Instruction a.
In the forum post about raising an aquarium light fixture, what tank did the poster recently buy?

Text to read.
____________

# Light fixture 'mod'..?



## jennesque (May 11, 2011)

I'm not sure how "DIY" this really is, it's more of just a hack.. but I thought this would be the best place to post this. First, I should say I do have endlers.. so if going lidless is a terrible idea because they'll jump out go ahead and stop me there.

I just recently purchased one of Petco's 6.6 gallon acrylic tanks. The rim on the tank easily pops off and is not glued down or anything and because of the anxiously designed hood I'm thinking about removing the rim/lid all together. My only obstacle is the light, which sits directly on the lid of the tank. 

I cannot suspend the lights very easily so I'm thinking of putting legs on the light and having it raised a bit from the surface. My other light fixture does have feet that it came with, although they're made to sit the light right on the surface of the tank. If I can bend them to create an inch or two gap from the rim to the light, would bit be safe to just screw these legs into the side of the light fixture? I think they're designed with screws at the end to lock the legs in place if they need to be stretched out horizontall

I'll have to look at it more when I am actually home, but I wanted to start the brainstorming process.

____________

Extracted data entries:

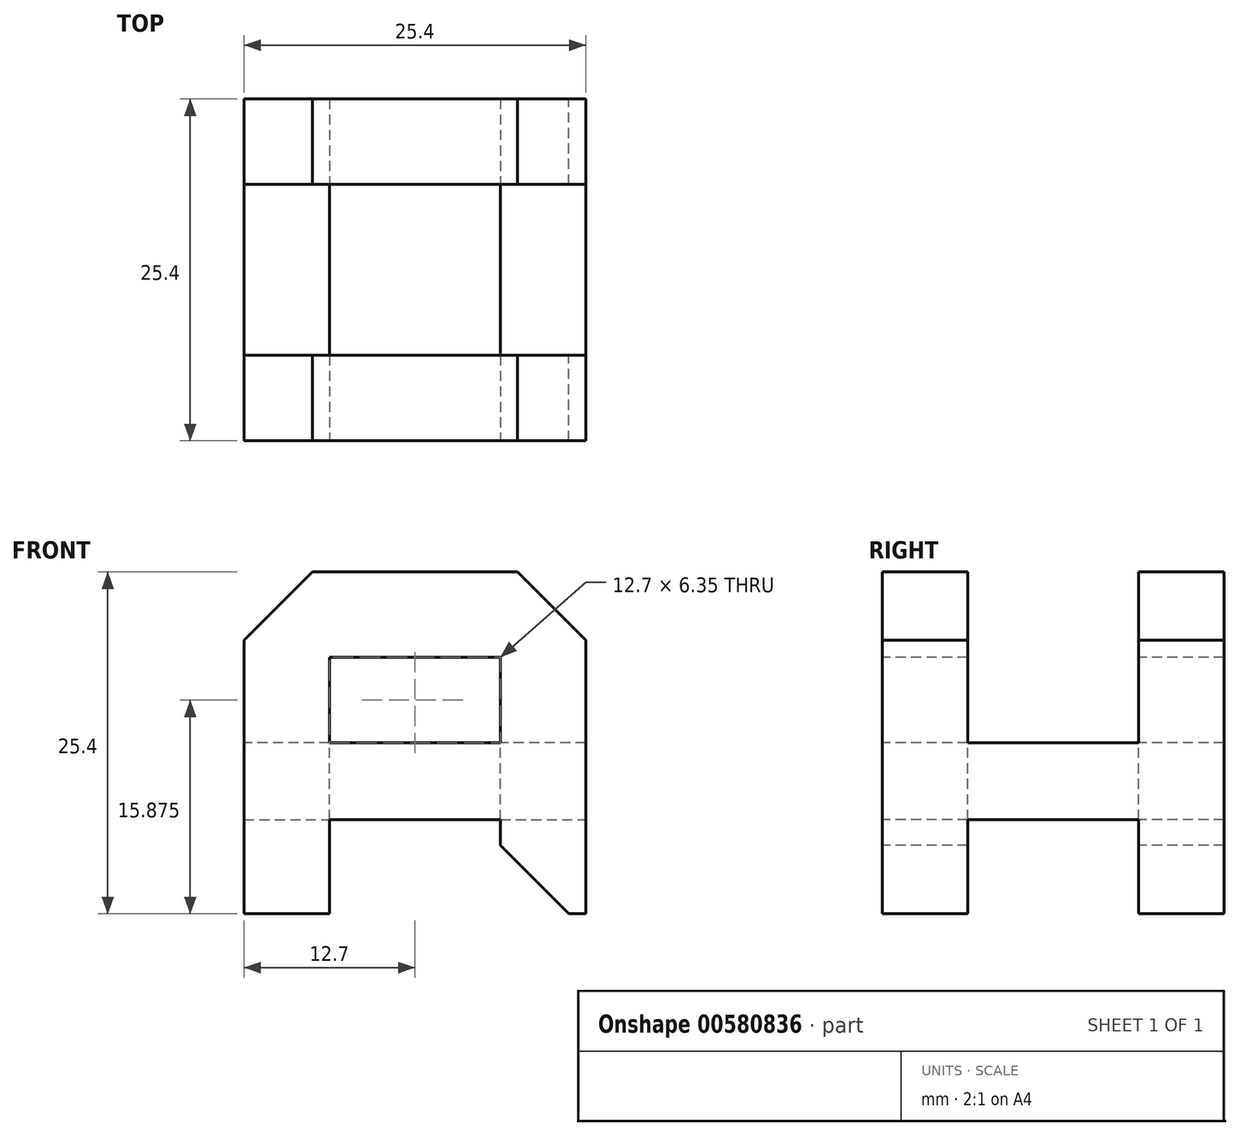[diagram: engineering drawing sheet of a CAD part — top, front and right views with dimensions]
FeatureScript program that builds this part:
annotation { "Feature Type Name" : "Feature", "Feature Type Description" : "" }
export const myFeature = defineFeature(function(context is Context, id is Id, definition is map)
    precondition{}
    {
        {
            var Q0;
            Q0=qCreatedBy(makeId("Front.planeOp"),FACE);
            var sketch = newSketch(context, id + "F0", { "sketchPlane" : qUnion([Q0])});
            skLineSegment(sketch, "E0.bottom", {"start": v(-12.7, 12.7) * mm, "end": v(12.7, 12.7) * mm});
            skLineSegment(sketch, "E0.top", {"start": v(-12.7, -12.7) * mm, "end": v(12.7, -12.7) * mm});
            skLineSegment(sketch, "E0.left", {"start": v(-12.7, 12.7) * mm, "end": v(-12.7, -12.7) * mm});
            skLineSegment(sketch, "E0.right", {"start": v(12.7, 12.7) * mm, "end": v(12.7, -12.7) * mm});
            skPoint(sketch, "E0.middle", {"position": v(0, 0) * mm});
            skSolve(sketch);
        }
        {
            var Q0;
            Q0 = qSketchRegion(id + "F0", true);
            extrude(context, id + "F1", {"entities" : qUnion([Q0]), "depth" : 25.4 * mm, "offsetDistance" : 25.4 * mm});
        }
        {
            var Q0;
            Q0=makeQuery(id+"F1.opExtrude","CAP_FACE",FACE,{"disambiguationData":[OSD([sQuery(id+"F0.wireOp",EDGE,"E0.bottom"),sQuery(id+"F0.wireOp",EDGE,"E0.top"),sQuery(id+"F0.wireOp",EDGE,"E0.left"),sQuery(id+"F0.wireOp",EDGE,"E0.right")])],"isStart":false});
            var sketch = newSketch(context, id + "F2", { "sketchPlane" : qUnion([Q0])});
            skLineSegment(sketch, "E1.bottom", {"start": v(-6.35, -12.7) * mm, "end": v(6.35, -12.7) * mm});
            skLineSegment(sketch, "E1.top", {"start": v(-6.35, -5.72) * mm, "end": v(6.35, -5.72) * mm});
            skLineSegment(sketch, "E1.left", {"start": v(-6.35, -12.7) * mm, "end": v(-6.35, -5.72) * mm});
            skLineSegment(sketch, "E1.right", {"start": v(6.35, -12.7) * mm, "end": v(6.35, -5.72) * mm});
            skLineSegment(sketch, "E2.bottom", {"start": v(-6.35, 6.35) * mm, "end": v(6.35, 6.35) * mm});
            skLineSegment(sketch, "E2.top", {"start": v(-6.35, 0) * mm, "end": v(6.35, 0) * mm});
            skLineSegment(sketch, "E2.left", {"start": v(-6.35, 6.35) * mm, "end": v(-6.35, 0) * mm});
            skLineSegment(sketch, "E2.right", {"start": v(6.35, 6.35) * mm, "end": v(6.35, 0) * mm});
            skSolve(sketch);
        }
        {
            var Q0;
            Q0 = qSketchRegion(id + "F2", true);
            extrude(context, id + "F3", {"entities" : qUnion([Q0]), "operationType" : NewBodyOperationType.REMOVE, "endBound" : BoundingType.THROUGH_ALL, "oppositeDirection" : true, "depth" : 25.4 * mm, "offsetDistance" : 25.4 * mm});
        }
        {
            var Q0;
            Q0=makeQuery(id+"F1.opExtrude","SWEPT_FACE",FACE,{"disambiguationData":[OSD([sQuery(id+"F0.wireOp",EDGE,"E0.left")])]});
            var sketch = newSketch(context, id + "F4", { "sketchPlane" : qUnion([Q0])});
            skLineSegment(sketch, "E3.bottom", {"start": v(6.35, 12.7) * mm, "end": v(19.05, 12.7) * mm});
            skLineSegment(sketch, "E3.top", {"start": v(6.35, 0) * mm, "end": v(19.05, 0) * mm});
            skLineSegment(sketch, "E3.left", {"start": v(6.35, 12.7) * mm, "end": v(6.35, 0) * mm});
            skLineSegment(sketch, "E3.right", {"start": v(19.05, 12.7) * mm, "end": v(19.05, 0) * mm});
            skSolve(sketch);
        }
        {
            var Q0;
            Q0 = qSketchRegion(id + "F4", true);
            extrude(context, id + "F5", {"entities" : qUnion([Q0]), "operationType" : NewBodyOperationType.REMOVE, "endBound" : BoundingType.THROUGH_ALL, "oppositeDirection" : true, "depth" : 25.4 * mm, "offsetDistance" : 25.4 * mm});
        }
        {
            var Q0;
            Q0=makeQuery(id+"F1.opExtrude","SWEPT_FACE",FACE,{"disambiguationData":[OSD([sQuery(id+"F0.wireOp",EDGE,"E0.right")])]});
            var sketch = newSketch(context, id + "F6", { "sketchPlane" : qUnion([Q0])});
            skLineSegment(sketch, "E4.bottom", {"start": v(-19.05, -12.7) * mm, "end": v(-6.35, -12.7) * mm});
            skLineSegment(sketch, "E4.top", {"start": v(-19.05, -5.72) * mm, "end": v(-6.35, -5.72) * mm});
            skLineSegment(sketch, "E4.left", {"start": v(-19.05, -12.7) * mm, "end": v(-19.05, -5.72) * mm});
            skLineSegment(sketch, "E4.right", {"start": v(-6.35, -12.7) * mm, "end": v(-6.35, -5.72) * mm});
            skSolve(sketch);
        }
        {
            var Q0;
            Q0 = qSketchRegion(id + "F6", true);
            extrude(context, id + "F7", {"entities" : qUnion([Q0]), "operationType" : NewBodyOperationType.REMOVE, "endBound" : BoundingType.THROUGH_ALL, "oppositeDirection" : true, "depth" : 25.4 * mm, "offsetDistance" : 25.4 * mm});
        }
        {
            var Q0;
            Q0=makeQuery(id+"F5.boolean.opBoolean","MERGE",FACE,{"derivedFrom":[makeQuery(id+"F3.boolean.opBoolean","COPY",FACE,{"derivedFrom":makeQuery(id+"F3.opExtrude","SWEPT_FACE",FACE,{"disambiguationData":[OSD([sQuery(id+"F2.wireOp",EDGE,"E2.top")])]})}),makeQuery(id+"F5.opExtrude","SWEPT_FACE",FACE,{"disambiguationData":[OSD([sQuery(id+"F4.wireOp",EDGE,"E3.top")])]})]});
            var sketch = newSketch(context, id + "F8", { "sketchPlane" : qUnion([Q0])});
            skLineSegment(sketch, "E5.bottom", {"start": v(-6.35, -19.05) * mm, "end": v(6.35, -19.05) * mm});
            skLineSegment(sketch, "E5.top", {"start": v(-6.35, -6.35) * mm, "end": v(6.35, -6.35) * mm});
            skLineSegment(sketch, "E5.left", {"start": v(-6.35, -19.05) * mm, "end": v(-6.35, -6.35) * mm});
            skLineSegment(sketch, "E5.right", {"start": v(6.35, -19.05) * mm, "end": v(6.35, -6.35) * mm});
            skSolve(sketch);
        }
        {
            var Q0;
            Q0 = qSketchRegion(id + "F8", true);
            extrude(context, id + "F9", {"entities" : qUnion([Q0]), "operationType" : NewBodyOperationType.REMOVE, "endBound" : BoundingType.THROUGH_ALL, "oppositeDirection" : true, "depth" : 25.4 * mm, "offsetDistance" : 25.4 * mm});
        }
        {
            var Q0;
            {var subQ0=sQuery(id+"F0.wireOp",EDGE,"E0.top");var subQ1=sQuery(id+"F2.wireOp",EDGE,"E1.right");Q0=makeQuery(id+"F7.boolean.opBoolean","SPLIT",EDGE,{"disambiguationData":[TD([makeQuery(id+"F7.opExtrude","SWEPT_FACE",FACE,{"disambiguationData":[OSD([sQuery(id+"F6.wireOp",EDGE,"E4.left")])]})])],"derivedFrom":makeQuery(id+"F3.boolean.opBoolean","COPY",EDGE,{"derivedFrom":makeQuery(id+"F3.opExtrude","SWEPT_EDGE",EDGE,{"disambiguationData":[OSD([subQ0,sQuery(id+"F2.wireOp",EDGE,"E1.bottom"),subQ1])]})})});}
            var Q1;
            {var subQ0=sQuery(id+"F0.wireOp",EDGE,"E0.top");var subQ1=sQuery(id+"F2.wireOp",EDGE,"E1.right");Q1=makeQuery(id+"F7.boolean.opBoolean","SPLIT",EDGE,{"disambiguationData":[TD([makeQuery(id+"F7.opExtrude","SWEPT_FACE",FACE,{"disambiguationData":[OSD([sQuery(id+"F6.wireOp",EDGE,"E4.right")])]})])],"derivedFrom":makeQuery(id+"F3.boolean.opBoolean","COPY",EDGE,{"derivedFrom":makeQuery(id+"F3.opExtrude","SWEPT_EDGE",EDGE,{"disambiguationData":[OSD([subQ0,sQuery(id+"F2.wireOp",EDGE,"E1.bottom"),subQ1])]})})});}
            var Q2;
            {var subQ0=sQuery(id+"F0.wireOp",EDGE,"E0.top");var subQ1=sQuery(id+"F2.wireOp",EDGE,"E1.left");Q2=makeQuery(id+"F7.boolean.opBoolean","SPLIT",EDGE,{"disambiguationData":[TD([makeQuery(id+"F7.opExtrude","SWEPT_FACE",FACE,{"disambiguationData":[OSD([sQuery(id+"F6.wireOp",EDGE,"E4.right")])]})])],"derivedFrom":makeQuery(id+"F3.boolean.opBoolean","COPY",EDGE,{"derivedFrom":makeQuery(id+"F3.opExtrude","SWEPT_EDGE",EDGE,{"disambiguationData":[OSD([subQ0,sQuery(id+"F2.wireOp",EDGE,"E1.bottom"),subQ1])]})})});}
            var Q3;
            {var subQ0=sQuery(id+"F0.wireOp",EDGE,"E0.top");var subQ1=sQuery(id+"F2.wireOp",EDGE,"E1.left");Q3=makeQuery(id+"F7.boolean.opBoolean","SPLIT",EDGE,{"disambiguationData":[TD([makeQuery(id+"F7.opExtrude","SWEPT_FACE",FACE,{"disambiguationData":[OSD([sQuery(id+"F6.wireOp",EDGE,"E4.left")])]})])],"derivedFrom":makeQuery(id+"F3.boolean.opBoolean","COPY",EDGE,{"derivedFrom":makeQuery(id+"F3.opExtrude","SWEPT_EDGE",EDGE,{"disambiguationData":[OSD([subQ0,sQuery(id+"F2.wireOp",EDGE,"E1.bottom"),subQ1])]})})});}
            var Q4;
            {var subQ0=sQuery(id+"F0.wireOp",EDGE,"E0.bottom");var subQ1=sQuery(id+"F0.wireOp",EDGE,"E0.right");Q4=makeQuery(id+"F5.boolean.opBoolean","SPLIT",EDGE,{"disambiguationData":[TD([makeQuery(id+"F5.opExtrude","SWEPT_FACE",FACE,{"disambiguationData":[OSD([sQuery(id+"F4.wireOp",EDGE,"E3.left")])]})])],"derivedFrom":makeQuery(id+"F1.opExtrude","SWEPT_EDGE",EDGE,{"disambiguationData":[OSD([subQ0,subQ1])]})});}
            var Q5;
            {var subQ0=sQuery(id+"F0.wireOp",EDGE,"E0.bottom");var subQ1=sQuery(id+"F0.wireOp",EDGE,"E0.right");Q5=makeQuery(id+"F5.boolean.opBoolean","SPLIT",EDGE,{"disambiguationData":[TD([makeQuery(id+"F5.opExtrude","SWEPT_FACE",FACE,{"disambiguationData":[OSD([sQuery(id+"F4.wireOp",EDGE,"E3.right")])]})])],"derivedFrom":makeQuery(id+"F1.opExtrude","SWEPT_EDGE",EDGE,{"disambiguationData":[OSD([subQ0,subQ1])]})});}
            var Q6;
            {var subQ0=sQuery(id+"F0.wireOp",EDGE,"E0.bottom");var subQ1=sQuery(id+"F0.wireOp",EDGE,"E0.left");Q6=makeQuery(id+"F5.boolean.opBoolean","SPLIT",EDGE,{"disambiguationData":[TD([makeQuery(id+"F5.opExtrude","SWEPT_FACE",FACE,{"disambiguationData":[OSD([sQuery(id+"F4.wireOp",EDGE,"E3.right")])]})])],"derivedFrom":makeQuery(id+"F1.opExtrude","SWEPT_EDGE",EDGE,{"disambiguationData":[OSD([subQ0,subQ1])]})});}
            var Q7;
            {var subQ0=sQuery(id+"F0.wireOp",EDGE,"E0.bottom");var subQ1=sQuery(id+"F0.wireOp",EDGE,"E0.left");Q7=makeQuery(id+"F5.boolean.opBoolean","SPLIT",EDGE,{"disambiguationData":[TD([makeQuery(id+"F5.opExtrude","SWEPT_FACE",FACE,{"disambiguationData":[OSD([sQuery(id+"F4.wireOp",EDGE,"E3.left")])]})])],"derivedFrom":makeQuery(id+"F1.opExtrude","SWEPT_EDGE",EDGE,{"disambiguationData":[OSD([subQ0,subQ1])]})});}
            chamfer(context, id + "F10", {"entities" : qUnion([Q0, Q1, Q2, Q3, Q4, Q5, Q6, Q7]), "width" : 5.08 * mm, "tangentPropagation" : true});
        }
    });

____________

Instruction b.
Locate every line of the records that contains the string "endBound", matching case exactly, and copy each of those lines.

Expected answer a.
One of Petco's 6.6 gallon acrylic tanks.

Expected answer b.
            extrude(context, id + "F3", {"entities" : qUnion([Q0]), "operationType" : NewBodyOperationType.REMOVE, "endBound" : BoundingType.THROUGH_ALL, "oppositeDirection" : true, "depth" : 25.4 * mm, "offsetDistance" : 25.4 * mm});
            extrude(context, id + "F5", {"entities" : qUnion([Q0]), "operationType" : NewBodyOperationType.REMOVE, "endBound" : BoundingType.THROUGH_ALL, "oppositeDirection" : true, "depth" : 25.4 * mm, "offsetDistance" : 25.4 * mm});
            extrude(context, id + "F7", {"entities" : qUnion([Q0]), "operationType" : NewBodyOperationType.REMOVE, "endBound" : BoundingType.THROUGH_ALL, "oppositeDirection" : true, "depth" : 25.4 * mm, "offsetDistance" : 25.4 * mm});
            extrude(context, id + "F9", {"entities" : qUnion([Q0]), "operationType" : NewBodyOperationType.REMOVE, "endBound" : BoundingType.THROUGH_ALL, "oppositeDirection" : true, "depth" : 25.4 * mm, "offsetDistance" : 25.4 * mm});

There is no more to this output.